Finally, conservatives were defenders of traditional authority, morality, and hierarchy, which they saw as arising out of a natural order. They were also eager to control behavior in the private realm, in order to enforce morality and “keep the lid on.” Liberals, on the other hand, tended to be more supportive of social experimentation and challenges to tradition, particularly when that meant greater democratization of society — and to have a hands-off attitude towards the private realm.

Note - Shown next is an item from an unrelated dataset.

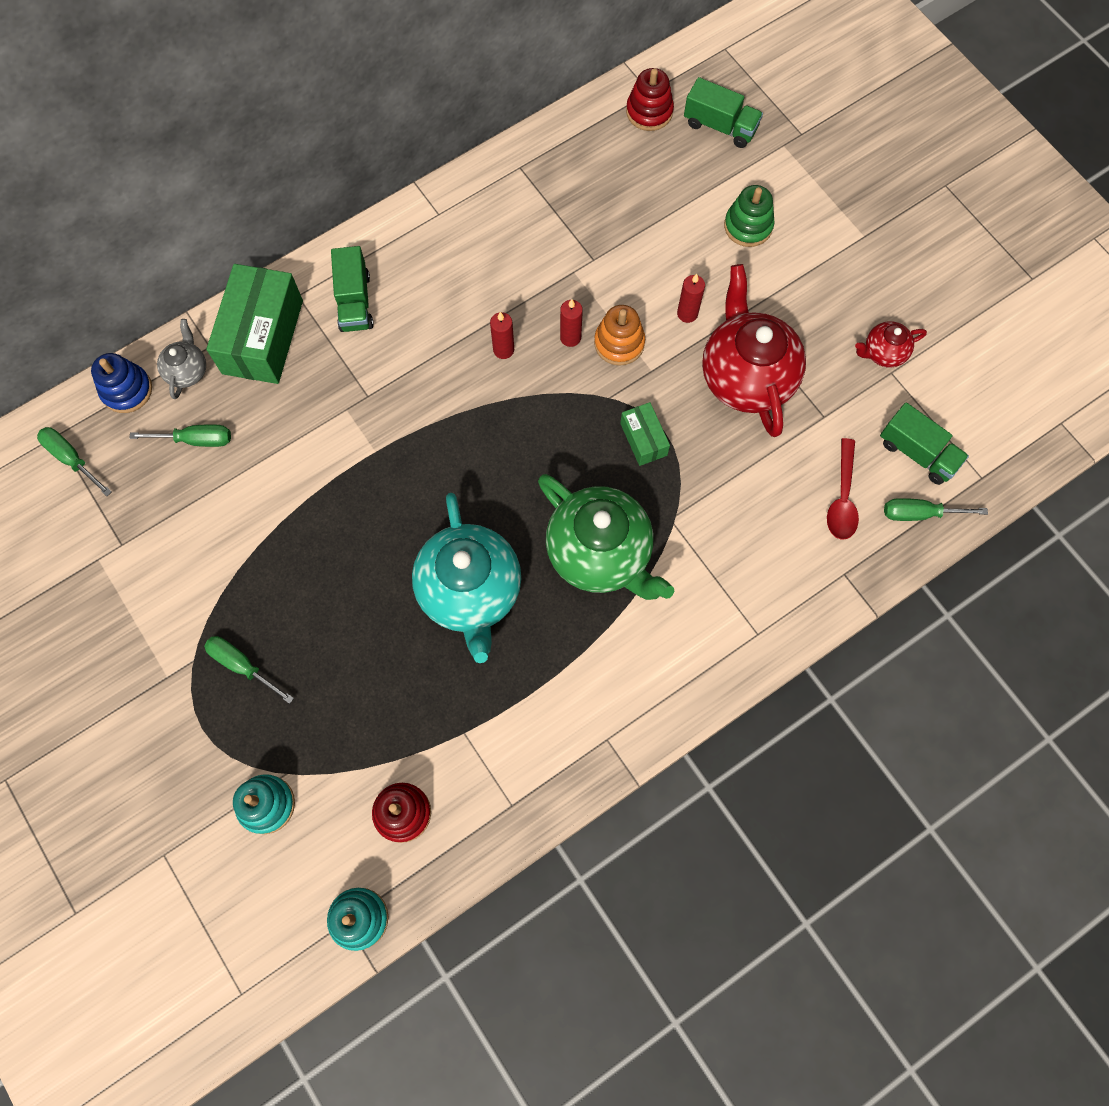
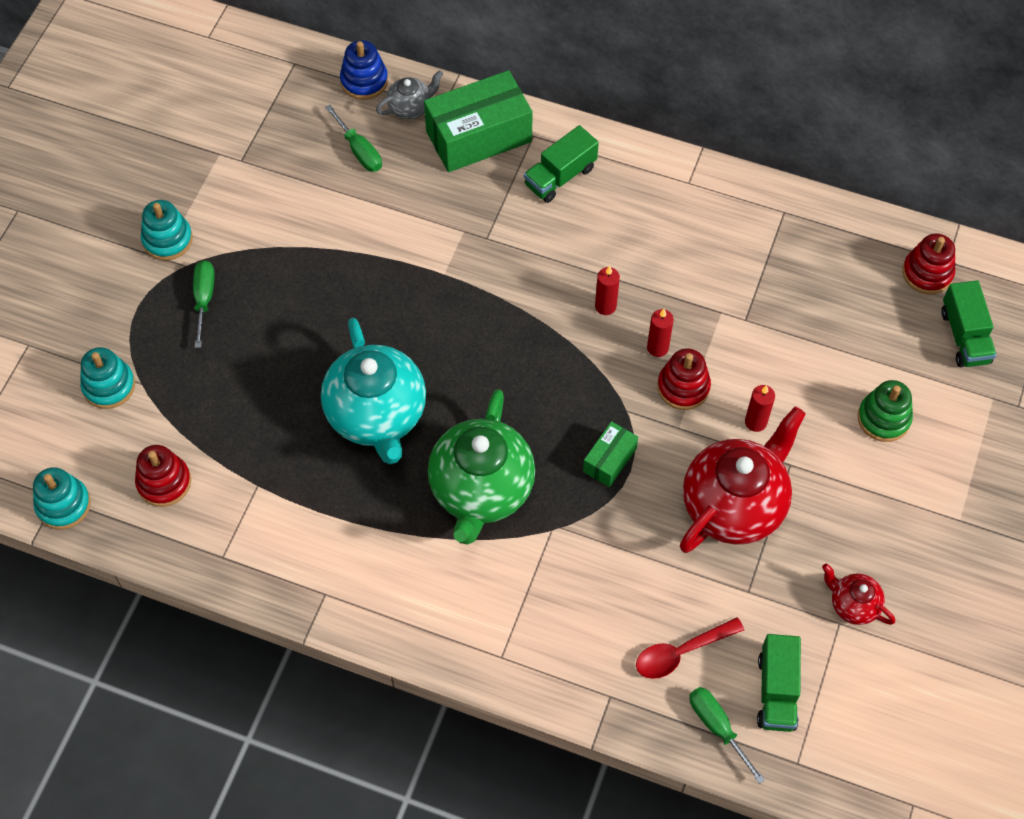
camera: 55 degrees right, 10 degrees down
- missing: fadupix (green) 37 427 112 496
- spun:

It’s true, of course, that Jews emerged from a traditional society of their own, with hundreds of rules — which the great majority of Jews who came to America rapidly discarded or “reformed” into ethical precepts instead of behavioral mandates. Traditional or not, as a long-persecuted minority, Jews looked suspiciously on the entrenched non-Jewish traditions of society, which they experienced as oppressive and obstructing human progress. Sigmund Freud expressed this viewpoint well in 1926, on the occasion of his 70th birthday, when he wrote to the B’nai B’rith lodge in Vienna where he had delivered many lectures on psychoanalytic theory. Freud noted that he “owed two characteristics” to his Jewish identity: “Because I was a Jew I found myself free from many prejudices that restricted others in the use of their intellect; and as a Jew I was prepared to join the Opposition and do without agreement from the ‘compact majority.’”
For Jews in America, there was a clear continuity between the “compact majorities” of Europe and America: between the pogroms of Eastern Europe and Ku Klux Klan lynchings; between the nasty words of Martin Luther (a “base, whoring people,” he wrote in On the Jews and Their Lies, 1543) and the polite anti-Semitism of Protestant-ruled corporate and university boards. Even leading Jewish capitalists therefore found sufficient skepticism about “the system” to undertake notable progressive works. Julius Rosenwald, for example, who turned Sears-Roebuck into a mail-order powerhouse, would contribute more than $50 million in the course of his life towards projects of African-American education and uplift. Edward Filene, who invented the discount department store, would build and lead the credit union movement to spare workers from usury.
Overall, the American Jewish “success story” did not yield a dramatic rightwards shift within Jewish life — and will not for as long as the “right” is polluted by forces that loudly echo the anti-Semitic and racist “compact majority” of yesteryear.